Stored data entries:
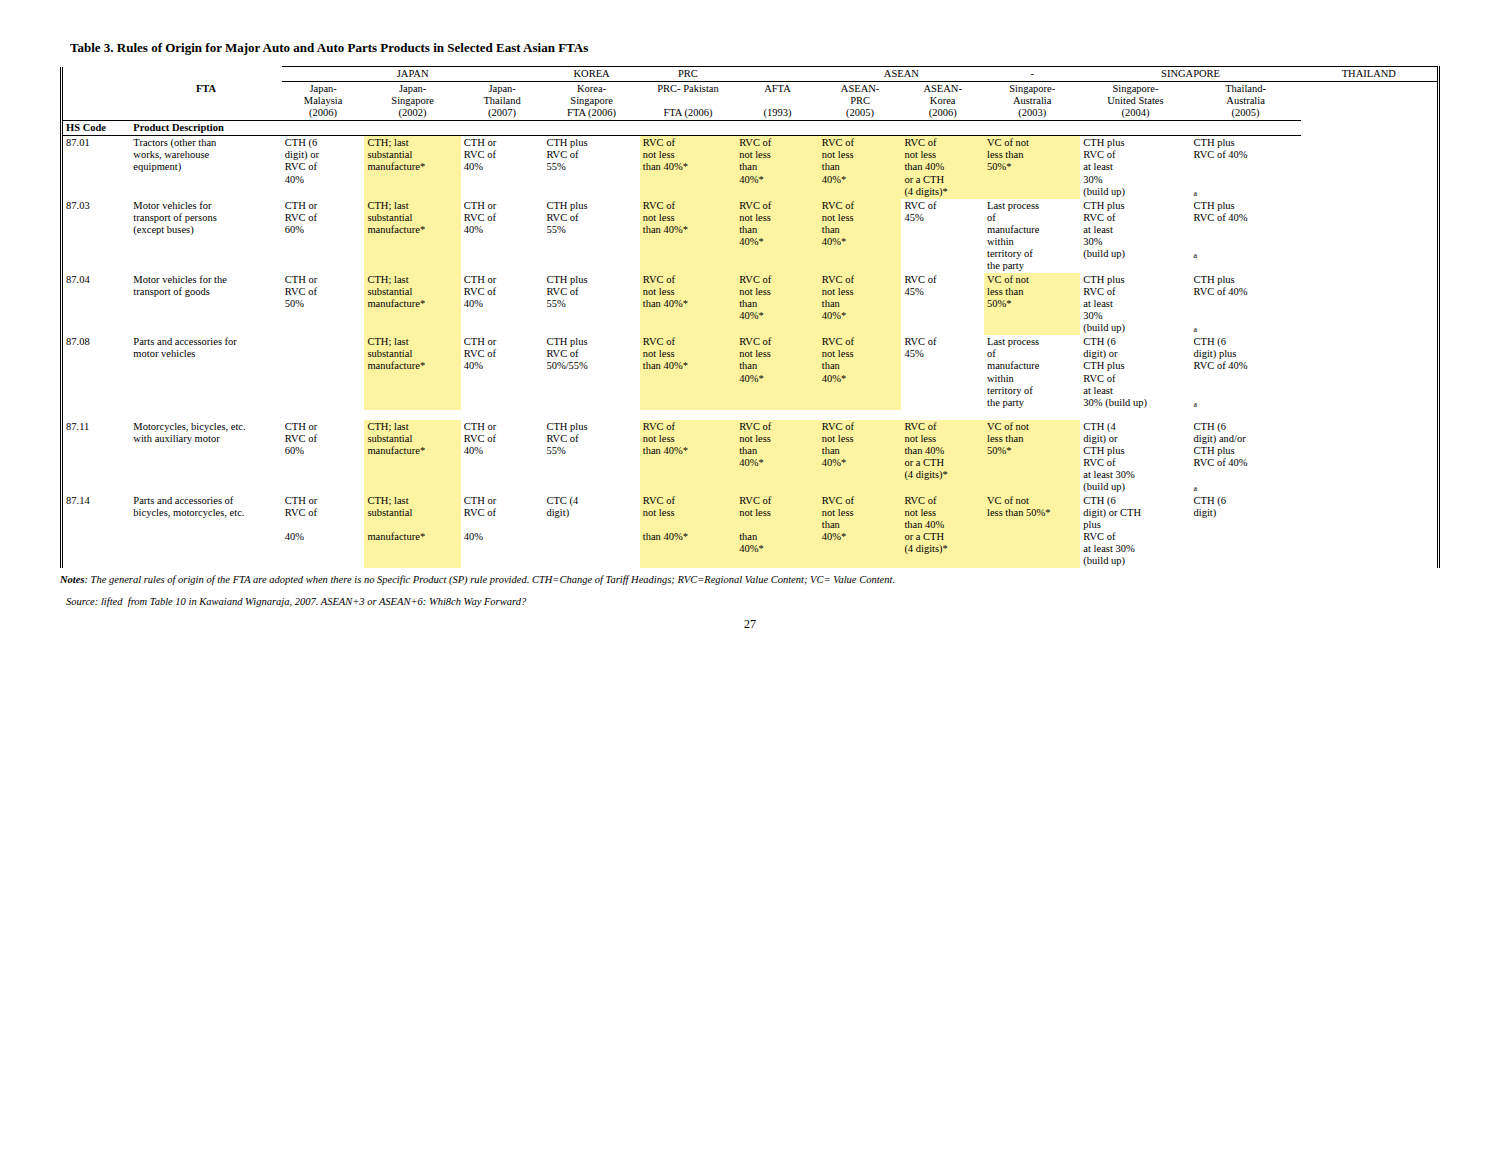Table 3. Rules of Origin for Major Auto and Auto Parts Products in Selected East Asian FTAs
| | JAPAN | KOREA | PRC | | ASEAN | - | SINGAPORE | THAILAND |
| --- | --- | --- | --- | --- | --- | --- | --- | --- |
| | FTA | Japan- Malaysia (2006) | Japan- Singapore (2002) | Japan- Thailand (2007) | Korea- Singapore FTA (2006) | PRC- Pakistan FTA (2006) | AFTA (1993) | ASEAN- PRC (2005) | ASEAN- Korea (2006) | Singapore- Australia (2003) | Singapore- United States (2004) | Thailand- Australia (2005) |
| HS Code | Product Description | |
| 87.01 | Tractors (other than works, warehouse equipment) | CTH (6 digit) or RVC of 40% | CTH; last substantial manufacture* | CTH or RVC of 40% | CTH plus RVC of 55% | RVC of not less than 40%* | RVC of not less than 40%* | RVC of not less than 40%* | RVC of not less than 40% or a CTH (4 digits)* | VC of not less than 50%* | CTH plus RVC of at least 30% (build up) | CTH plus RVC of 40% a |
| 87.03 | Motor vehicles for transport of persons (except buses) | CTH or RVC of 60% | CTH; last substantial manufacture* | CTH or RVC of 40% | CTH plus RVC of 55% | RVC of not less than 40%* | RVC of not less than 40%* | RVC of not less than 40%* | RVC of 45% | Last process of manufacture within territory of the party | CTH plus RVC of at least 30% (build up) | CTH plus RVC of 40% a |
| 87.04 | Motor vehicles for the transport of goods | CTH or RVC of 50% | CTH; last substantial manufacture* | CTH or RVC of 40% | CTH plus RVC of 55% | RVC of not less than 40%* | RVC of not less than 40%* | RVC of not less than 40%* | RVC of 45% | VC of not less than 50%* | CTH plus RVC of at least 30% (build up) | CTH plus RVC of 40% a |
| 87.08 | Parts and accessories for motor vehicles | | CTH; last substantial manufacture* | CTH or RVC of 40% | CTH plus RVC of 50%/55% | RVC of not less than 40%* | RVC of not less than 40%* | RVC of not less than 40%* | RVC of 45% | Last process of manufacture within territory of the party | CTH (6 digit) or CTH plus RVC of at least 30% (build up) | CTH (6 digit) plus RVC of 40% a |
| 87.11 | Motorcycles, bicycles, etc. with auxiliary motor | CTH or RVC of 60% | CTH; last substantial manufacture* | CTH or RVC of 40% | CTH plus RVC of 55% | RVC of not less than 40%* | RVC of not less than 40%* | RVC of not less than 40%* | RVC of not less than 40% or a CTH (4 digits)* | VC of not less than 50%* | CTH (4 digit) or CTH plus RVC of at least 30% (build up) | CTH (6 digit) and/or CTH plus RVC of 40% a |
| 87.14 | Parts and accessories of bicycles, motorcycles, etc. | CTH or RVC of 40% | CTH; last substantial manufacture* | CTH or RVC of 40% | CTC (4 digit) | RVC of not less than 40%* | RVC of not less than 40%* | RVC of not less than 40%* | RVC of not less than 40% or a CTH (4 digits)* | VC of not less than 50%* | CTH (6 digit) or CTH plus RVC of at least 30% (build up) | CTH (6 digit) |
Notes: The general rules of origin of the FTA are adopted when there is no Specific Product (SP) rule provided. CTH=Change of Tariff Headings; RVC=Regional Value Content; VC= Value Content.
Source: lifted from Table 10 in Kawaiand Wignaraja, 2007. ASEAN+3 or ASEAN+6: Whi8ch Way Forward?
27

▶ **To do**
What is needed here is each line above set down word for word, minus the images.

▶ **Result**
Table 3. Rules of Origin for Major Auto and Auto Parts Products in Selected East Asian FTAs
| | JAPAN | KOREA | PRC | | ASEAN | - | SINGAPORE | THAILAND |
| --- | --- | --- | --- | --- | --- | --- | --- | --- |
| | FTA | Japan- Malaysia (2006) | Japan- Singapore (2002) | Japan- Thailand (2007) | Korea- Singapore FTA (2006) | PRC- Pakistan FTA (2006) | AFTA (1993) | ASEAN- PRC (2005) | ASEAN- Korea (2006) | Singapore- Australia (2003) | Singapore- United States (2004) | Thailand- Australia (2005) |
| HS Code | Product Description | |
| 87.01 | Tractors (other than works, warehouse equipment) | CTH (6 digit) or RVC of 40% | CTH; last substantial manufacture* | CTH or RVC of 40% | CTH plus RVC of 55% | RVC of not less than 40%* | RVC of not less than 40%* | RVC of not less than 40%* | RVC of not less than 40% or a CTH (4 digits)* | VC of not less than 50%* | CTH plus RVC of at least 30% (build up) | CTH plus RVC of 40% a |
| 87.03 | Motor vehicles for transport of persons (except buses) | CTH or RVC of 60% | CTH; last substantial manufacture* | CTH or RVC of 40% | CTH plus RVC of 55% | RVC of not less than 40%* | RVC of not less than 40%* | RVC of not less than 40%* | RVC of 45% | Last process of manufacture within territory of the party | CTH plus RVC of at least 30% (build up) | CTH plus RVC of 40% a |
| 87.04 | Motor vehicles for the transport of goods | CTH or RVC of 50% | CTH; last substantial manufacture* | CTH or RVC of 40% | CTH plus RVC of 55% | RVC of not less than 40%* | RVC of not less than 40%* | RVC of not less than 40%* | RVC of 45% | VC of not less than 50%* | CTH plus RVC of at least 30% (build up) | CTH plus RVC of 40% a |
| 87.08 | Parts and accessories for motor vehicles | | CTH; last substantial manufacture* | CTH or RVC of 40% | CTH plus RVC of 50%/55% | RVC of not less than 40%* | RVC of not less than 40%* | RVC of not less than 40%* | RVC of 45% | Last process of manufacture within territory of the party | CTH (6 digit) or CTH plus RVC of at least 30% (build up) | CTH (6 digit) plus RVC of 40% a |
| 87.11 | Motorcycles, bicycles, etc. with auxiliary motor | CTH or RVC of 60% | CTH; last substantial manufacture* | CTH or RVC of 40% | CTH plus RVC of 55% | RVC of not less than 40%* | RVC of not less than 40%* | RVC of not less than 40%* | RVC of not less than 40% or a CTH (4 digits)* | VC of not less than 50%* | CTH (4 digit) or CTH plus RVC of at least 30% (build up) | CTH (6 digit) and/or CTH plus RVC of 40% a |
| 87.14 | Parts and accessories of bicycles, motorcycles, etc. | CTH or RVC of 40% | CTH; last substantial manufacture* | CTH or RVC of 40% | CTC (4 digit) | RVC of not less than 40%* | RVC of not less than 40%* | RVC of not less than 40%* | RVC of not less than 40% or a CTH (4 digits)* | VC of not less than 50%* | CTH (6 digit) or CTH plus RVC of at least 30% (build up) | CTH (6 digit) |
Notes: The general rules of origin of the FTA are adopted when there is no Specific Product (SP) rule provided. CTH=Change of Tariff Headings; RVC=Regional Value Content; VC= Value Content.
Source: lifted from Table 10 in Kawaiand Wignaraja, 2007. ASEAN+3 or ASEAN+6: Whi8ch Way Forward?
27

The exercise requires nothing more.